▶ _The task_: Would you retype, word for word, the line with "left knee: (123, 277)" and every line after it through the end of the records below?

▶ _Recorded information_:
• • •

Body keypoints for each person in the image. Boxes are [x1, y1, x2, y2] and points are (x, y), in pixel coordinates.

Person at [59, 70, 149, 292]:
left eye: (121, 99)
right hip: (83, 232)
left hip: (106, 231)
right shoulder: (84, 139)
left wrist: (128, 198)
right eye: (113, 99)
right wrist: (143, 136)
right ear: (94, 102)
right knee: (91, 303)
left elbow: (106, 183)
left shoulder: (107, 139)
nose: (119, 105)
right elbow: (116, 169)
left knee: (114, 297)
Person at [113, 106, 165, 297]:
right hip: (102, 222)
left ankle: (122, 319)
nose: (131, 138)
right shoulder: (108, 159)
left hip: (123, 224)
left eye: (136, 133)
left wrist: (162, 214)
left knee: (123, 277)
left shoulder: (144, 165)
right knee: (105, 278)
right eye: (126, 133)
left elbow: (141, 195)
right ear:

• • •

▶ _Answer box_:
left knee: (123, 277)
left shoulder: (144, 165)
right knee: (105, 278)
right eye: (126, 133)
left elbow: (141, 195)
right ear:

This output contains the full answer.